* Task description *
Go through the listing below. Copy each line that has the string "down".

* Data listing *
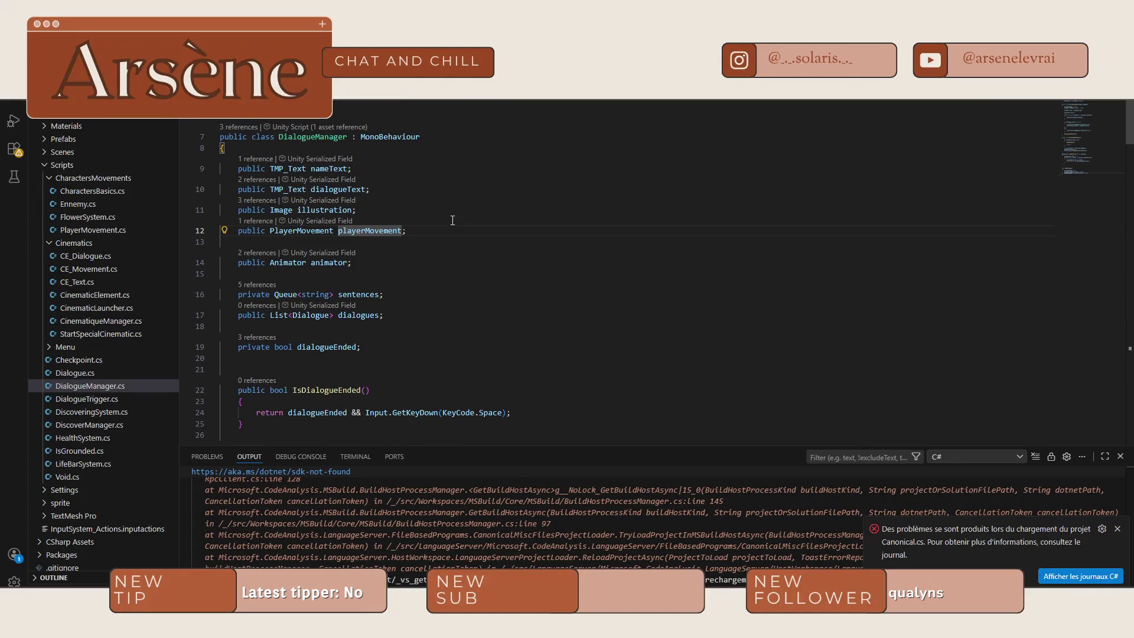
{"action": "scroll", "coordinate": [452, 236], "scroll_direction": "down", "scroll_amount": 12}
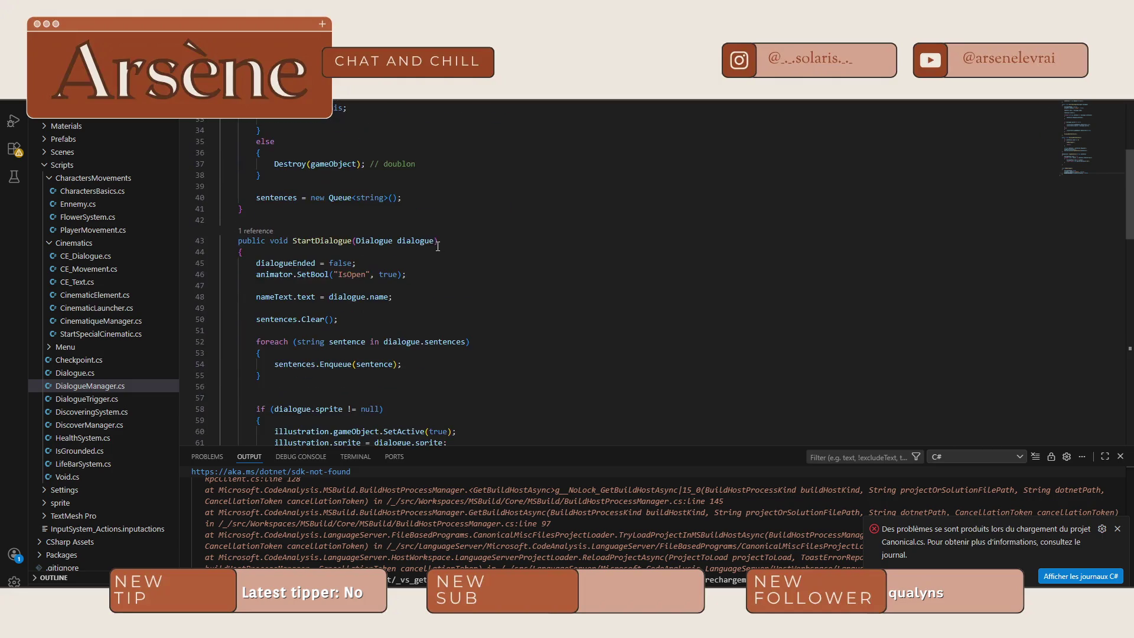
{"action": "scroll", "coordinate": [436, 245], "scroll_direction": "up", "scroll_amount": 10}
==
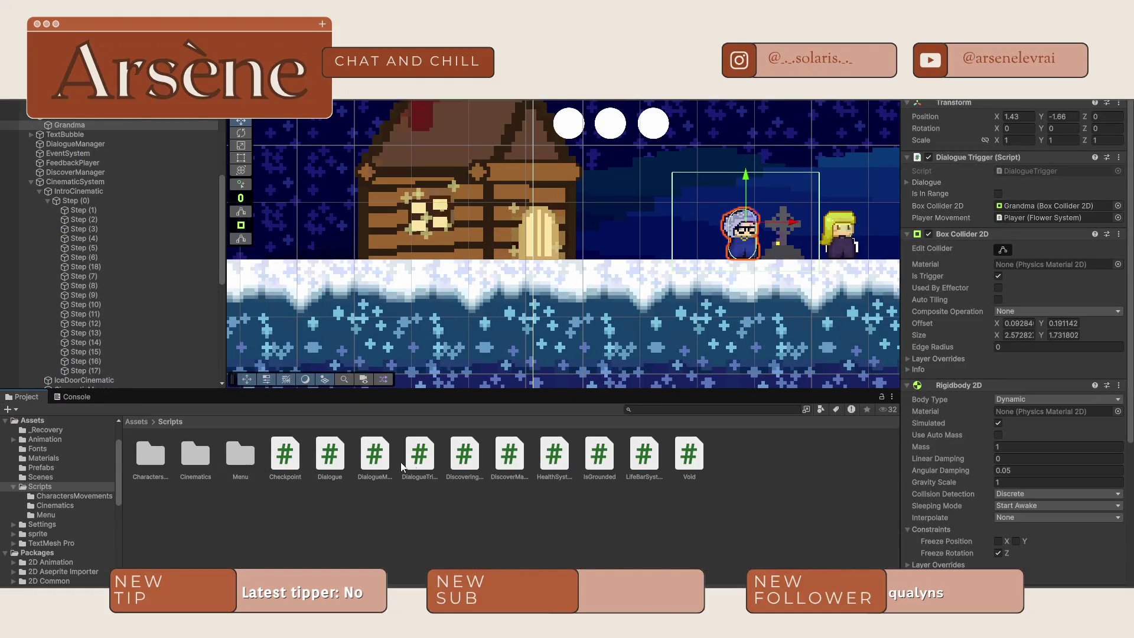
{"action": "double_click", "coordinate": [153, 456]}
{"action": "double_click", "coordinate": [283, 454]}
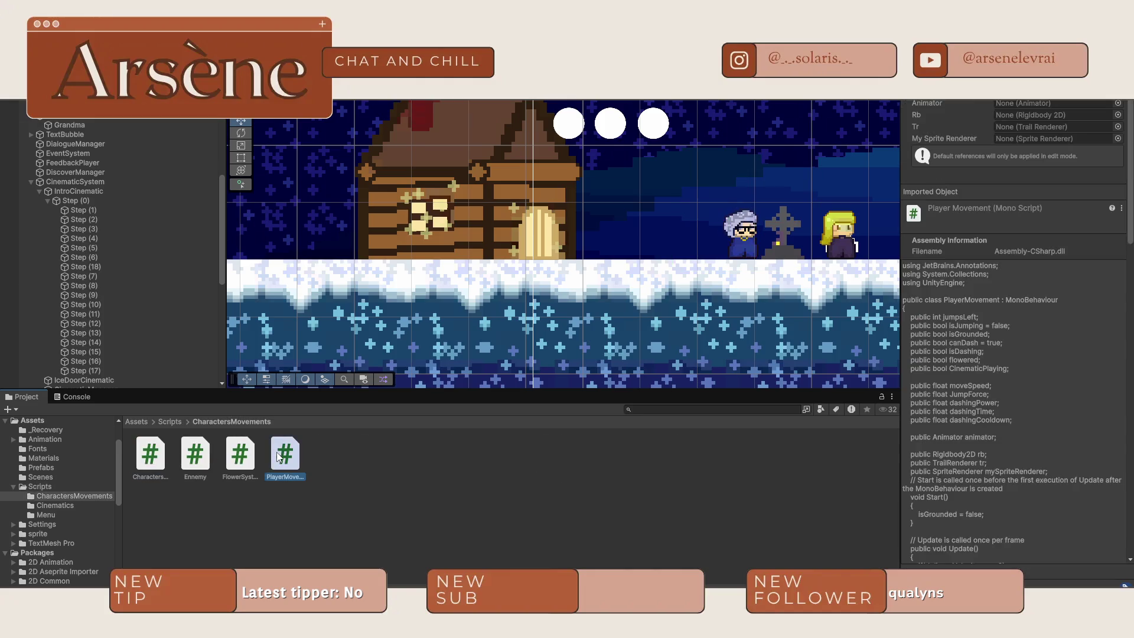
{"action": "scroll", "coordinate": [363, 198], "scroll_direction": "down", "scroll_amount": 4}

* Response to this exercise *
{"action": "scroll", "coordinate": [452, 236], "scroll_direction": "down", "scroll_amount": 12}
{"action": "scroll", "coordinate": [363, 198], "scroll_direction": "down", "scroll_amount": 4}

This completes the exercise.